In her lecture, Professor Daly demonstrated that women and women’s work were core interests of the ILO from its foundation,beginning in March 1919 when representatives of international women’s organisations presented ILO with a list of demands. She examined the unstated assumption at that time that men’s working conditions could be regulated through collective bargaining between employers and workers, whereas women and children required legislative protection. Later, in 1951, the ILO enacted Convention no. 100 – the Equal Remuneration Convention which Professor Daly remarked had brought a focus on equality relating to women over the following decades. In 1956, the ILO passed a resolution prohibiting sex as grounds for discrimination on pay and later in 1965 ILO Recommendation 123 addressed the integration of women with family responsibilities in employment on a footing of equality.

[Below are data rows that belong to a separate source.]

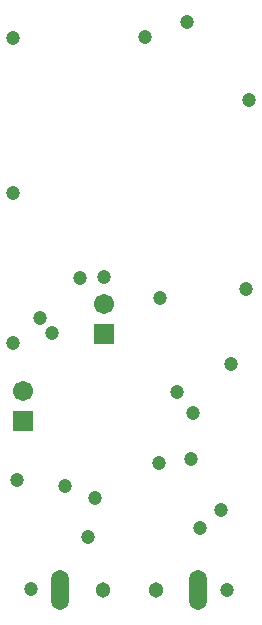
<source format=gbs>
G04 Layer_Color=16711935*
%FSLAX43Y43*%
%MOMM*%
G71*
G01*
G75*
%ADD46C,1.703*%
%ADD47R,1.703X1.703*%
%ADD48O,1.503X3.403*%
%ADD49C,1.203*%
%ADD50C,1.303*%
D46*
X2000Y19540D02*
D03*
X8900Y26890D02*
D03*
D47*
X2000Y17000D02*
D03*
X8900Y24350D02*
D03*
D48*
X16850Y2700D02*
D03*
X5150D02*
D03*
D49*
X21150Y44200D02*
D03*
X15900Y50800D02*
D03*
X4500Y24450D02*
D03*
X3475Y25700D02*
D03*
X1550Y12000D02*
D03*
X2700Y2750D02*
D03*
X15050Y19450D02*
D03*
X16394Y17654D02*
D03*
X8150Y10500D02*
D03*
X13650Y27450D02*
D03*
X13550Y13450D02*
D03*
X6854Y29150D02*
D03*
X1200Y36300D02*
D03*
X20904Y28150D02*
D03*
X19654Y21800D02*
D03*
X1200Y49400D02*
D03*
X18750Y9450D02*
D03*
X16205Y13828D02*
D03*
X19250Y2700D02*
D03*
X12350Y49550D02*
D03*
X8854Y29200D02*
D03*
X5600Y11500D02*
D03*
X7500Y7150D02*
D03*
X1200Y23650D02*
D03*
X17039Y7950D02*
D03*
D50*
X13250Y2700D02*
D03*
X8750D02*
D03*
M02*

</source>
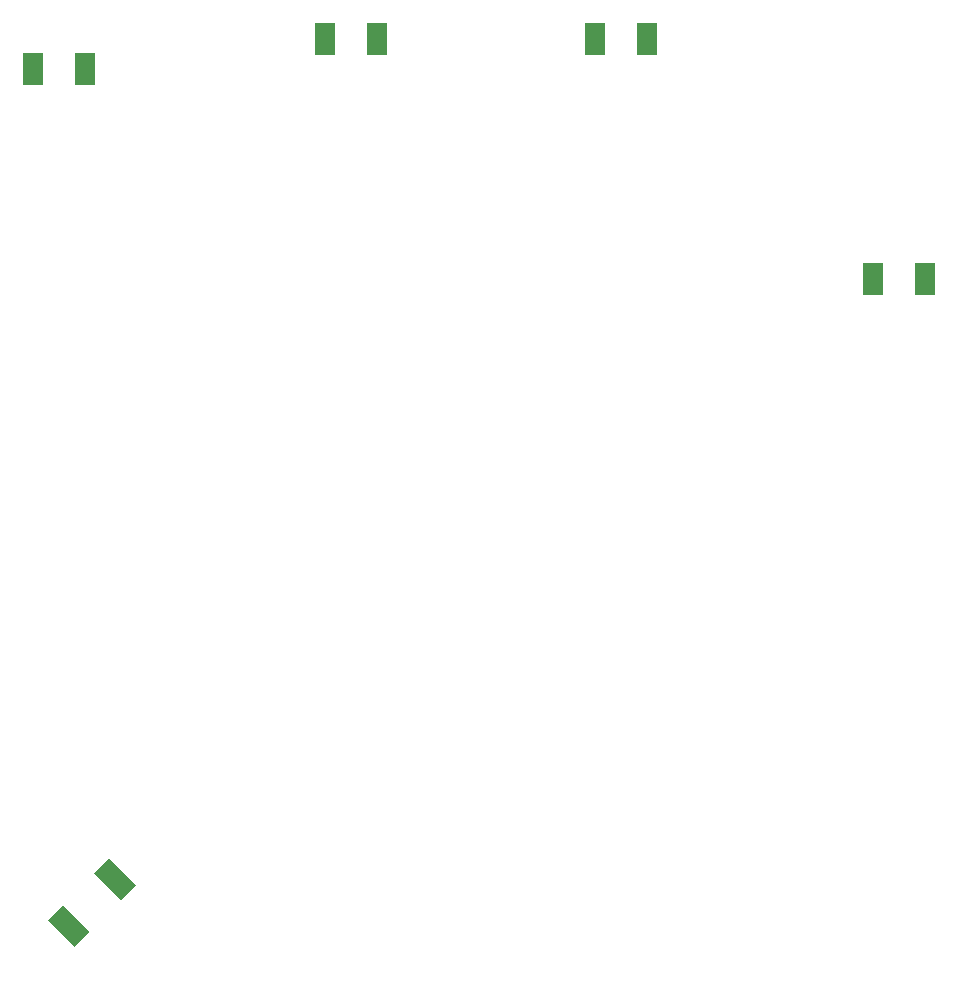
<source format=gbp>
G04 MADE WITH FRITZING*
G04 WWW.FRITZING.ORG*
G04 DOUBLE SIDED*
G04 HOLES PLATED*
G04 CONTOUR ON CENTER OF CONTOUR VECTOR*
%ASAXBY*%
%FSLAX23Y23*%
%MOIN*%
%OFA0B0*%
%SFA1.0B1.0*%
%ADD10R,0.070866X0.106299*%
%LNPASTEMASK0*%
G90*
G70*
G54D10*
X259Y3378D03*
X86Y3378D03*
X1059Y3478D03*
X1232Y3478D03*
X1959Y3478D03*
X2132Y3478D03*
X3059Y2678D03*
X2886Y2678D03*
G36*
X339Y748D02*
X428Y659D01*
X378Y609D01*
X289Y698D01*
X339Y748D01*
G37*
D02*
G36*
X183Y592D02*
X273Y503D01*
X222Y453D01*
X133Y542D01*
X183Y592D01*
G37*
D02*
G04 End of PasteMask0*
M02*
</source>
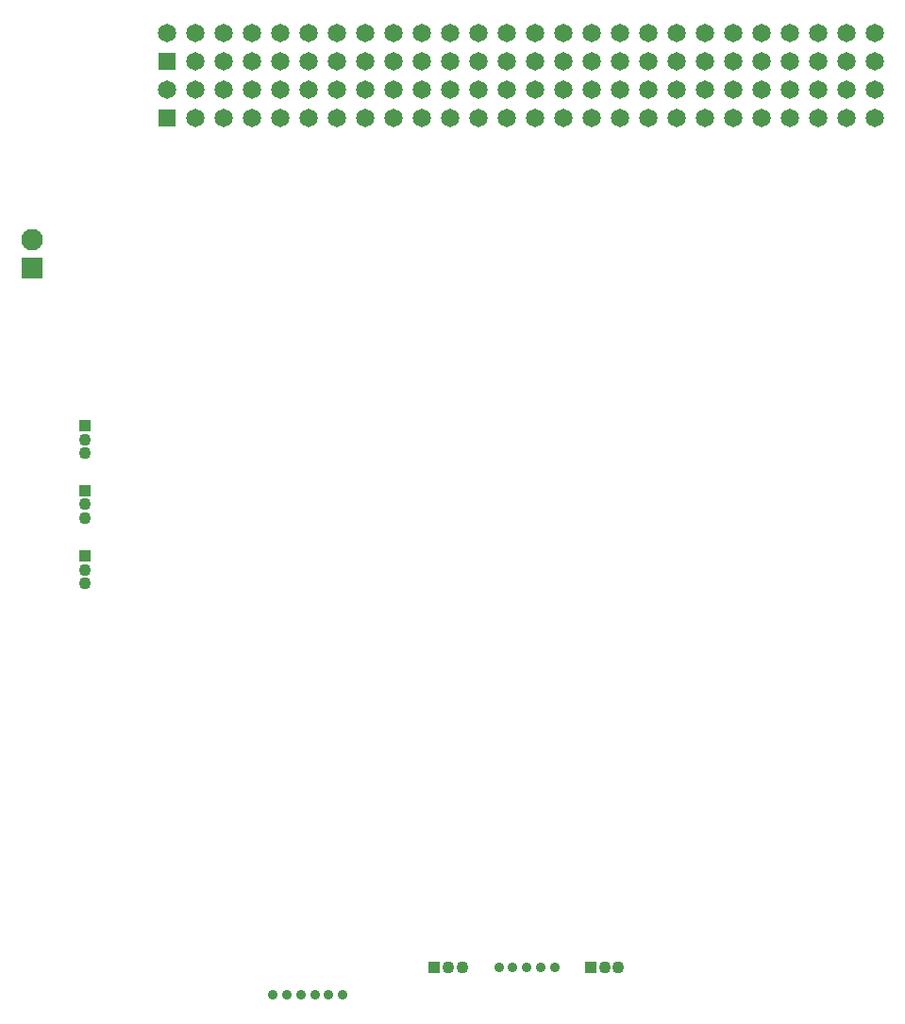
<source format=gbs>
G04*
G04 #@! TF.GenerationSoftware,Altium Limited,Altium Designer,25.0.2 (28)*
G04*
G04 Layer_Color=16711935*
%FSLAX25Y25*%
%MOIN*%
G70*
G04*
G04 #@! TF.SameCoordinates,92B628A6-D60A-4015-8E16-F054796CA4EE*
G04*
G04*
G04 #@! TF.FilePolarity,Negative*
G04*
G01*
G75*
%ADD92R,0.04331X0.04331*%
%ADD93C,0.04331*%
%ADD94C,0.03543*%
%ADD95R,0.04331X0.04331*%
%ADD96C,0.06496*%
%ADD97R,0.07677X0.07677*%
%ADD98C,0.07677*%
%ADD99R,0.06496X0.06496*%
D92*
X204679Y27600D02*
D03*
X149457D02*
D03*
D93*
X214521D02*
D03*
X209600D02*
D03*
X154379D02*
D03*
X159300D02*
D03*
X25924Y209079D02*
D03*
Y214000D02*
D03*
Y186114D02*
D03*
Y191035D02*
D03*
Y163101D02*
D03*
Y168023D02*
D03*
D94*
X92479Y17913D02*
D03*
X97400D02*
D03*
X102321D02*
D03*
X107243D02*
D03*
X112164D02*
D03*
X117085D02*
D03*
X186979Y27400D02*
D03*
X182057D02*
D03*
X177136D02*
D03*
X172215D02*
D03*
X191900D02*
D03*
D95*
X25924Y218921D02*
D03*
Y195957D02*
D03*
Y172944D02*
D03*
D96*
X115000Y347520D02*
D03*
X125000D02*
D03*
X215000Y327520D02*
D03*
Y337520D02*
D03*
X55000D02*
D03*
X65000Y327520D02*
D03*
Y337520D02*
D03*
X75000Y327520D02*
D03*
Y337520D02*
D03*
X85000Y327520D02*
D03*
Y337520D02*
D03*
X95000Y327520D02*
D03*
Y337520D02*
D03*
X105000Y327520D02*
D03*
Y337520D02*
D03*
X115000Y327520D02*
D03*
Y337520D02*
D03*
X125000Y327520D02*
D03*
Y337520D02*
D03*
X135000Y327520D02*
D03*
Y337520D02*
D03*
X145000Y327520D02*
D03*
Y337520D02*
D03*
X155000Y327520D02*
D03*
Y337520D02*
D03*
X165000Y327520D02*
D03*
Y337520D02*
D03*
X175000Y327520D02*
D03*
Y337520D02*
D03*
X185000Y327520D02*
D03*
Y337520D02*
D03*
X195000Y327520D02*
D03*
Y337520D02*
D03*
X205000Y327520D02*
D03*
Y337520D02*
D03*
X225000Y327520D02*
D03*
Y337520D02*
D03*
X235000Y327520D02*
D03*
Y337520D02*
D03*
X245000Y327520D02*
D03*
Y337520D02*
D03*
X255000Y327520D02*
D03*
Y337520D02*
D03*
X265000Y327520D02*
D03*
Y337520D02*
D03*
X275000Y327520D02*
D03*
Y337520D02*
D03*
X285000Y327520D02*
D03*
Y337520D02*
D03*
X295000Y327520D02*
D03*
Y337520D02*
D03*
X305000Y327520D02*
D03*
Y337520D02*
D03*
X205000Y347520D02*
D03*
Y357520D02*
D03*
X195000Y347520D02*
D03*
Y357520D02*
D03*
X305000D02*
D03*
Y347520D02*
D03*
X295000Y357520D02*
D03*
Y347520D02*
D03*
X285000Y357520D02*
D03*
Y347520D02*
D03*
X275000Y357520D02*
D03*
Y347520D02*
D03*
X265000Y357520D02*
D03*
Y347520D02*
D03*
X255000Y357520D02*
D03*
Y347520D02*
D03*
X245000Y357520D02*
D03*
Y347520D02*
D03*
X235000Y357520D02*
D03*
Y347520D02*
D03*
X225000Y357520D02*
D03*
Y347520D02*
D03*
X215000Y357520D02*
D03*
Y347520D02*
D03*
X185000Y357520D02*
D03*
Y347520D02*
D03*
X175000Y357520D02*
D03*
Y347520D02*
D03*
X165000Y357520D02*
D03*
Y347520D02*
D03*
X155000Y357520D02*
D03*
Y347520D02*
D03*
X145000Y357520D02*
D03*
Y347520D02*
D03*
X135000Y357520D02*
D03*
Y347520D02*
D03*
X125000Y357520D02*
D03*
X115000D02*
D03*
X105000D02*
D03*
Y347520D02*
D03*
X95000Y357520D02*
D03*
Y347520D02*
D03*
X85000Y357520D02*
D03*
Y347520D02*
D03*
X75000Y357520D02*
D03*
Y347520D02*
D03*
X65000Y357520D02*
D03*
X55000D02*
D03*
X65000Y347520D02*
D03*
D97*
X7480Y274646D02*
D03*
D98*
Y284646D02*
D03*
D99*
X55000Y327520D02*
D03*
Y347520D02*
D03*
M02*

</source>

A central tenet of Professor Daly’s paper was that although the ILO lacked the power to enforce these directives, they exercised influence in other ways, for example its research underpinned the work of the UN Economic and Social Council which culminated in the UN 1966 International Covenant on Economic Cultural and Social Rights and the 1967 Declaration on the Elimination of Discrimination against women. In the case of Ireland, she suggested that international forces such as the ILO were important in bringing about change as Ireland was determined to present an international image as a modern progressive nation.
Professor Daly outlined how after the 1970s the story is one of progress but continuing frustrations. The number of women at work in Ireland rose by over 40% between 1971 and 1992. The major change has been the substantial rise in the number of mothers of young children in the labour-force. ILO 100 first issued in 1951 remains relevant with the gap in male and female earnings at 14% in 2015.
Other speakers at the lecture included Maeve McElwee, Director of Employer Relations at IBEC; Patricia King, General Secretary of ICTU and Mr Pat Breen, TD, Minister of State for Employment and Small Business.
More information on the NUI E J Phelan lectures can be found at http://www.nui.ie/news/default.asp
Female students and graduates of NUI institutions were wellrepresented among the winners of the 2016 NUI Awards. 3 of the 4 NUI Post-Doctoral Fellowships were awarded to female graduates of NUI institutions, namely Deirdre Ní Chonghaile, Niamh Wycherley and Bronagh McShane, all three of whom complete their fellowships at NUI Galway. In addition to this, 7 of the 9 French Government Medals & NUI Prizes and 68 of the total 95 Dr H H Stewart Medical and Literary Scholarships and Prizes were awarded to female students of the NUI constituent universities. A full list of the 2016 recipients can be found at http://www.nui.ie/news/2016/awards_2016_Winners_
The NUI Awards competitions are currently open for applications and further information can be found at www.nui.ie/awards.
Athena SWAN Charter
It is recognised that progress needs to be made in relation the the advancement of the careers of women in science, technology, engineering and maths (STEM). NUI supports the Athena SWAN Charter in regard to the representation, the progression and the success of women in STEM as far as possible. More information on the Athena SWAN Charter can be found at http://www.ecu.ac.uk/equality-charters/athena-swan/
The campaign theme for International Women’s Day 2017 is #BeBoldForChange. NUI seeks to uphold this theme in 2017 in relation to the role of women in employment in academia in Ireland.